- **Data records**
[Start of Attachment]

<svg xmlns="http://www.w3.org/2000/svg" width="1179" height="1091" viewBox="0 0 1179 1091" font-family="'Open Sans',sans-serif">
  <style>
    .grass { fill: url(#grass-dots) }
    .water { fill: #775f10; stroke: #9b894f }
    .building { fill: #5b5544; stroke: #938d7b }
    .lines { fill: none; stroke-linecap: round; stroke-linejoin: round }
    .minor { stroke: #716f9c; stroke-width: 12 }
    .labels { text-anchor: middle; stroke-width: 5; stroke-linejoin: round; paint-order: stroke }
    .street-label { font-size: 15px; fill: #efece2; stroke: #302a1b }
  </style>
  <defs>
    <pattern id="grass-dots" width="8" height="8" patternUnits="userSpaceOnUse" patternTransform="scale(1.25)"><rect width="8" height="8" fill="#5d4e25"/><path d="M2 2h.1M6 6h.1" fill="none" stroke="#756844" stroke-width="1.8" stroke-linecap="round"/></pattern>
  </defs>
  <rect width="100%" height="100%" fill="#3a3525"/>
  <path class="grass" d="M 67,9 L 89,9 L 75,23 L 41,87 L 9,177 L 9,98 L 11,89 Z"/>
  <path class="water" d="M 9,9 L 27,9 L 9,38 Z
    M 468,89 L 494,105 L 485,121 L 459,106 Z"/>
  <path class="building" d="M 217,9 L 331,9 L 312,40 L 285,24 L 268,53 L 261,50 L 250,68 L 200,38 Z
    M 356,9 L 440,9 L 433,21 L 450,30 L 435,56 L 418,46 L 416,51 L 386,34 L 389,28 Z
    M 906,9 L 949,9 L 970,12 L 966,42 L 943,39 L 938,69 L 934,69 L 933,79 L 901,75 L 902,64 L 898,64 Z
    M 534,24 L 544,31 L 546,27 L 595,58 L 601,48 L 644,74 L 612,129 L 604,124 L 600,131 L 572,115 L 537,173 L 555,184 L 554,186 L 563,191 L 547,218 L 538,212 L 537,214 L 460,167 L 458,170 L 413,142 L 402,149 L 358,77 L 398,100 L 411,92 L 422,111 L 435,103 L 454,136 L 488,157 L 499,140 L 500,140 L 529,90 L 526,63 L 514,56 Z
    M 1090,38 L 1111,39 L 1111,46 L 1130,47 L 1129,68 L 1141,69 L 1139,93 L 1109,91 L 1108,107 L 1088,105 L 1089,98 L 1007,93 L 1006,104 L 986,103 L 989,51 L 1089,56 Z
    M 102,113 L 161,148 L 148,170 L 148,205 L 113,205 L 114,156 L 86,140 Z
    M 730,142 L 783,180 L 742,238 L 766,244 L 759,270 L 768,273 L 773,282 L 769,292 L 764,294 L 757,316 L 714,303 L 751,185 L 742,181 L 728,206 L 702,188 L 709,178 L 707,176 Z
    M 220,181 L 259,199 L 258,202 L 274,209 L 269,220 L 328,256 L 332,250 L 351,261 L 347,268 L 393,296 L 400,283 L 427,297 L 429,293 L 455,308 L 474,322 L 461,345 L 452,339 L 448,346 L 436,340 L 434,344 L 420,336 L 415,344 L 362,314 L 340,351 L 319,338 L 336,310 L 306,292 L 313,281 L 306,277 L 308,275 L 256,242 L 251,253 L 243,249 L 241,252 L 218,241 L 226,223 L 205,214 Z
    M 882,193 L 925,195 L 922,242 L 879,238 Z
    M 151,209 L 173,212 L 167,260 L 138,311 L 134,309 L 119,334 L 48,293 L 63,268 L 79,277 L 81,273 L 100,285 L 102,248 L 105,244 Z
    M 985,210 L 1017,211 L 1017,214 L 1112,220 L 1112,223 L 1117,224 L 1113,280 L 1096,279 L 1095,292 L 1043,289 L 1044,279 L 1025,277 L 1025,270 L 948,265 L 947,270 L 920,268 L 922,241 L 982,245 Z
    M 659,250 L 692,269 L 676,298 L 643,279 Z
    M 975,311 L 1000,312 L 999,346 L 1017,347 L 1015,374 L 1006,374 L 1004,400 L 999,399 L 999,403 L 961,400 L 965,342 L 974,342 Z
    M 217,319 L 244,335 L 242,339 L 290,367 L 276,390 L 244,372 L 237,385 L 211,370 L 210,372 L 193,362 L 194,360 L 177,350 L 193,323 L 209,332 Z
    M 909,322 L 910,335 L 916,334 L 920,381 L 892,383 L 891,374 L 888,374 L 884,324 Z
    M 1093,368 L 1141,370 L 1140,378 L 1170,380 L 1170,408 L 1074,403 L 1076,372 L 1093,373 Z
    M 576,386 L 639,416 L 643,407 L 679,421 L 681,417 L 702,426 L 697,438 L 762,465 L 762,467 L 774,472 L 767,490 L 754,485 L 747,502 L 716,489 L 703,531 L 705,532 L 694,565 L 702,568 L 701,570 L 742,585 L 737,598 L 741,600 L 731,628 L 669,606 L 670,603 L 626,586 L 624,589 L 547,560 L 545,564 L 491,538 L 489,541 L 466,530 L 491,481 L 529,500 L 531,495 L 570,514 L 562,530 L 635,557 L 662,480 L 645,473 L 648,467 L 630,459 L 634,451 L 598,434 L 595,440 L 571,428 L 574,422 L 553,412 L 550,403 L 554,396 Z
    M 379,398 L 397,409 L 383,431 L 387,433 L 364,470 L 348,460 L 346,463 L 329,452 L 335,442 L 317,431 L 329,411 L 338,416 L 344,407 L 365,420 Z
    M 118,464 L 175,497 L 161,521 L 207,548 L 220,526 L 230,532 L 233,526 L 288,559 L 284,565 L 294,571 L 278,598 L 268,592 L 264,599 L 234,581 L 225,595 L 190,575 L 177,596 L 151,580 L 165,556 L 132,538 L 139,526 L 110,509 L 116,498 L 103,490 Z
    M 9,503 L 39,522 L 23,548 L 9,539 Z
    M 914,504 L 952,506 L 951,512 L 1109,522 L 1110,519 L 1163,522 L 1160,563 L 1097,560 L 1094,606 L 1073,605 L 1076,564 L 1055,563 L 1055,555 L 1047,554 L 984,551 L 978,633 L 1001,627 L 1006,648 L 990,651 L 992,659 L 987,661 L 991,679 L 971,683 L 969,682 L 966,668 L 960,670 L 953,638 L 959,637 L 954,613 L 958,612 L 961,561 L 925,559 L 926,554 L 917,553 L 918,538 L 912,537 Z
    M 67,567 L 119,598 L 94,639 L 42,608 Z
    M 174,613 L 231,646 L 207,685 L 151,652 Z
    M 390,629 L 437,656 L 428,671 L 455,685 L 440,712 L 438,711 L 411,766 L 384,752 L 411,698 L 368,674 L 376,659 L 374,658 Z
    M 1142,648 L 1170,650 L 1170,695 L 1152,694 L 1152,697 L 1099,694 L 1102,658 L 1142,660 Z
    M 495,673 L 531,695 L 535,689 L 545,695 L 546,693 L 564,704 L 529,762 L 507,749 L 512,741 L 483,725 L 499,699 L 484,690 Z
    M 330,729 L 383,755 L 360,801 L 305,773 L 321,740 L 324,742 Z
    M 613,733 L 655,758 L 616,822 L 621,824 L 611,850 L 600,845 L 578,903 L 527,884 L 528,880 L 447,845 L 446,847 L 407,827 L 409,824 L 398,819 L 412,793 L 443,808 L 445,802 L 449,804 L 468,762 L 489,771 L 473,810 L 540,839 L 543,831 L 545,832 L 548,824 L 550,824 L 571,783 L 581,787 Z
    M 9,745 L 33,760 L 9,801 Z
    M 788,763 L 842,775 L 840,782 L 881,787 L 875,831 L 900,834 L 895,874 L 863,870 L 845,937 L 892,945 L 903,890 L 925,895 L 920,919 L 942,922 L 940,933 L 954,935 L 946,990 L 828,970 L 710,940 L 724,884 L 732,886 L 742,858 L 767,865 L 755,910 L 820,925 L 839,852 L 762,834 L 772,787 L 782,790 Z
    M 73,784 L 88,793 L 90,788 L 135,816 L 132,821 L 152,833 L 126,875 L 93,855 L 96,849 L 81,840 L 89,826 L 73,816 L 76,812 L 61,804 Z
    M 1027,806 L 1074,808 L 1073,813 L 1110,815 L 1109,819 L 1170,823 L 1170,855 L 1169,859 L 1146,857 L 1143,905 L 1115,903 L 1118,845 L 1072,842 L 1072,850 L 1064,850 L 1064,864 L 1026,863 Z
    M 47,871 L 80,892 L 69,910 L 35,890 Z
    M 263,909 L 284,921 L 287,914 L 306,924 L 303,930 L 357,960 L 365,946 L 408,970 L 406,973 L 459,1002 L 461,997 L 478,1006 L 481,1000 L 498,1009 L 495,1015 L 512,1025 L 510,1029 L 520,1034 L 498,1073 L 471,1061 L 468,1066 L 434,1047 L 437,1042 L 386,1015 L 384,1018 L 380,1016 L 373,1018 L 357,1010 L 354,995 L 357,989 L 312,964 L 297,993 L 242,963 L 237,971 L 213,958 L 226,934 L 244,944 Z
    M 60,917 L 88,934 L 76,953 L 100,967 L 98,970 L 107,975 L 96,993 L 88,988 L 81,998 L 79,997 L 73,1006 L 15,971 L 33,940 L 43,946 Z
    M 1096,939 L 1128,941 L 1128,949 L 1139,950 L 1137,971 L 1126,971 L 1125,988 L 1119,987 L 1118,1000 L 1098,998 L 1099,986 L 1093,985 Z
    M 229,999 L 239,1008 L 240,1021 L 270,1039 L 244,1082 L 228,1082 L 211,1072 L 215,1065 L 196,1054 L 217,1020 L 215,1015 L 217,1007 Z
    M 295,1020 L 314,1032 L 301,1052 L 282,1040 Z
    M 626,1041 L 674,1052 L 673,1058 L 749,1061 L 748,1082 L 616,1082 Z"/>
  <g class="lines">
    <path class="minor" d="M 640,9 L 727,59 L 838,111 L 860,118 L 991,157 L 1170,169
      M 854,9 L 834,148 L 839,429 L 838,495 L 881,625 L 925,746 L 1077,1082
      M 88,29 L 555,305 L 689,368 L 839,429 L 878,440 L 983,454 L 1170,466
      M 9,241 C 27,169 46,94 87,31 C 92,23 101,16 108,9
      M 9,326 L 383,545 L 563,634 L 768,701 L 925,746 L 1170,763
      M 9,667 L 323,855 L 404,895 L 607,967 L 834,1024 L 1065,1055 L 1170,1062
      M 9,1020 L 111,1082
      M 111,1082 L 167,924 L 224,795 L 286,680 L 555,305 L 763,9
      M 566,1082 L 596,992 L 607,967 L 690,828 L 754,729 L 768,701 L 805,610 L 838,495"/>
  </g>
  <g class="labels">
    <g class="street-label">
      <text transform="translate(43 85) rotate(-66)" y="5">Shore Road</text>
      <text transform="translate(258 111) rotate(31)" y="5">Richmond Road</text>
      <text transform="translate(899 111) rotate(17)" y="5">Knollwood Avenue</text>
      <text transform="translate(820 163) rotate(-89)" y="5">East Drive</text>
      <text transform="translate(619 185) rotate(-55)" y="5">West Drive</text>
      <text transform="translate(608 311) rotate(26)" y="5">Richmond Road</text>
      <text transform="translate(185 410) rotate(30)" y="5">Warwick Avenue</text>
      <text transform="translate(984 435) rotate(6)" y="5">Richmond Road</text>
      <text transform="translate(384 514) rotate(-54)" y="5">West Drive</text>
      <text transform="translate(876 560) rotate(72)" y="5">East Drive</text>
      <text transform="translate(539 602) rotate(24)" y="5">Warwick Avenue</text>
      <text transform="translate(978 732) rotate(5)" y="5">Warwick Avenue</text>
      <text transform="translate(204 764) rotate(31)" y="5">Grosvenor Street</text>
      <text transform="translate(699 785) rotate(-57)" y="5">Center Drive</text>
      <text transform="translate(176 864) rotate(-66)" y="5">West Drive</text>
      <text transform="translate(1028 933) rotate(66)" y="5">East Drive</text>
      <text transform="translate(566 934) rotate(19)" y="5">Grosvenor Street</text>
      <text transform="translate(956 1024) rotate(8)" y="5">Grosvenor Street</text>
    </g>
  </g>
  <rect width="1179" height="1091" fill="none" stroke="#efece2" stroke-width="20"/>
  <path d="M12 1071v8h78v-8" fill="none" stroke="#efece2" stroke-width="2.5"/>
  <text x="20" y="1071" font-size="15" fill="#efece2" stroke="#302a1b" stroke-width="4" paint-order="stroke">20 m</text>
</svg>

[End of Attachment]

- **Required action**
Whenever the word "lines" shows up in a line of the entries, list that line.

- **Worked solution**
    .lines { fill: none; stroke-linecap: round; stroke-linejoin: round }
  <g class="lines">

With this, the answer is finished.